Запоздалое раскаяние терзало Джона. Он впервые подумал о том, что просит слишком много.

— Мне очень стыдно, Галли, — сказал он. — Не надо бы вас впутывать.

— Ничего, развлекусь.

— Не слишком поздно для вас? Все ж полночь.

— Это вообще не ночь, это вечер.

— А если вас поймают?

— Не поймают. Меня никогда не ловят. Я — тень.

— Сказать не могу, как я благодарен! Вы сняли с моей души такой груз…

— Ничего, еще много осталось.

— Да. — Джон закашлялся, словно его настигла внезапная простуда. — А вы… а вы… а вы… с ней не говорили?

— Нет еще. Тут спешить нельзя.

— Как… ну… это… как она вообще?

— Физически — превосходно. Духовно — похуже. Терпи. Напомни себе, что гнев ее пройдет. Время — великий целитель, и так далее. Значит, в двенадцать ноль-ноль. Притаись во тьме, а когда закричит белая сова — беги. Белая сова — в моих силах. А не выйдет, будет серая.

Глава седьмая

1

Часы над конюшней отбивали четверть (что означало одиннадцать сорок пять), когда Галли вышел из галереи с поддельной ню. Он надел башмаки на резине и ступал мягко, как и подобает грабителю. Стараясь не поскользнуться на дубовых ступеньках, он прошел через холл к выходу и отодвинул засовы (задвигал их Бидж перед тем как нести напитки в гостиную, т. е. — в девять тридцать). Выходя, он пожалел на мгновение о растраченных впустую годах — вот так, очень давно, выходил он во тьму, чтобы обменяться мыслями с той, у которой теперь есть внуки.

Изображать белую сову ему не понадобилось, ибо крестник сам вышел из кустов.

— Я уж думал, вы не придете, — сказал он, ибо с непривычки совсем извелся. Пришел он в одиннадцать пятнадцать, и ему казалось, что он дышит букетом свиньи с раннего детства.

Галли, с обычной своей деликатностью, заметил, что часы над конюшней спешат. Джон отвечал, что извела его тьма, и Галли согласился, что это она умеет.

— Ничего не поделаешь, днем — опасно, — пояснил он. — Помню, я это говорил одному пеликану, Биллу Боумену. Влюбился, а родители его девицы увезли ее в Кент. Естественно, он написал ей письмо, предложил бежать, а передать это письмо хотел с их садовником. Я отговаривал…
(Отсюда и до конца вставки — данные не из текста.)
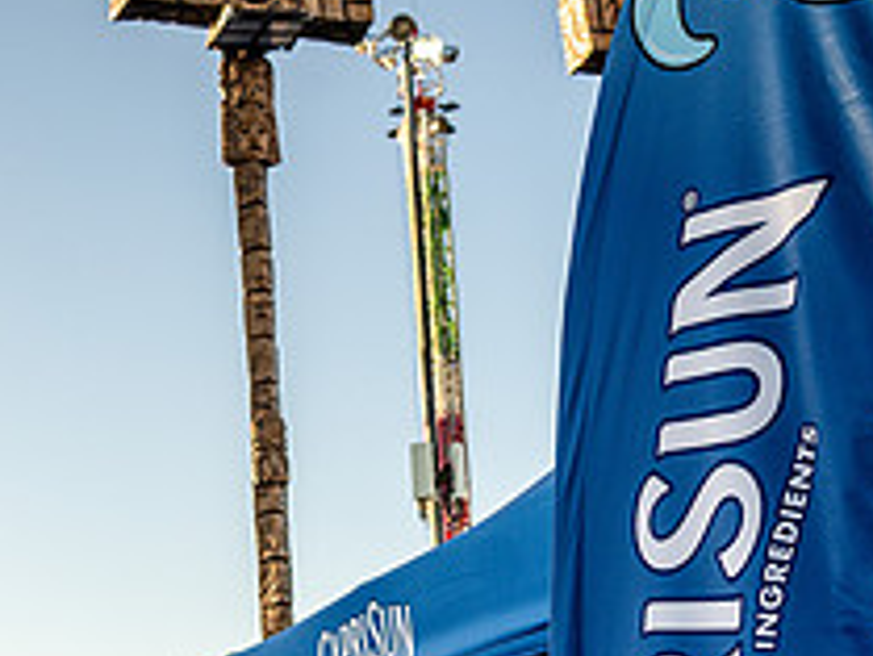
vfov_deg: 21.4
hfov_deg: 29.4
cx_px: 138
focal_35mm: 64
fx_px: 1615
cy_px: 783
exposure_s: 1/640
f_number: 4
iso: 200
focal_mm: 24
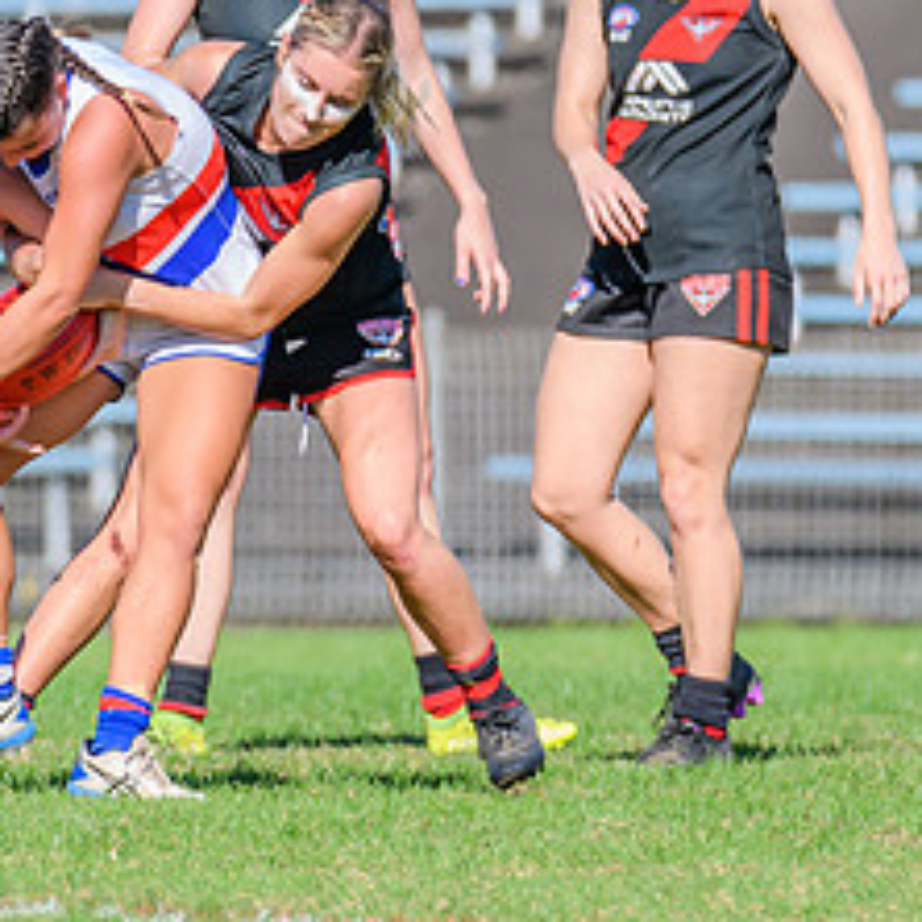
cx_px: 30
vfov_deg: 1.4
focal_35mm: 1290
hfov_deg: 1.4
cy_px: 346
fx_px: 38873
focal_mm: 400
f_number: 8
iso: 640
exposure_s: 1/1600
— Зачем нам тут стоять? — спросил Джон; но слова его пропали даром.

— Да, так я отговаривал. «Влезь по водосточной трубе, — советовал я, — а сперва швырни камешек в окошко. Влезь и все изложи. Иначе ничего не выйдет». Он туда-сюда, брюки жалко, — и наутро пошел искать садовника. Ну, дал ему денег, дал письмо, а это, естественно, был отец девицы. Погнался за ним с вилами. Главное — деньги не вернул! Это подумать, заплатил целый фунт за то, чтобы продираться через изгородь, спасаясь от вил! Так что днем — опасно. Кстати о письмах, почему тебе не написать своей красотке?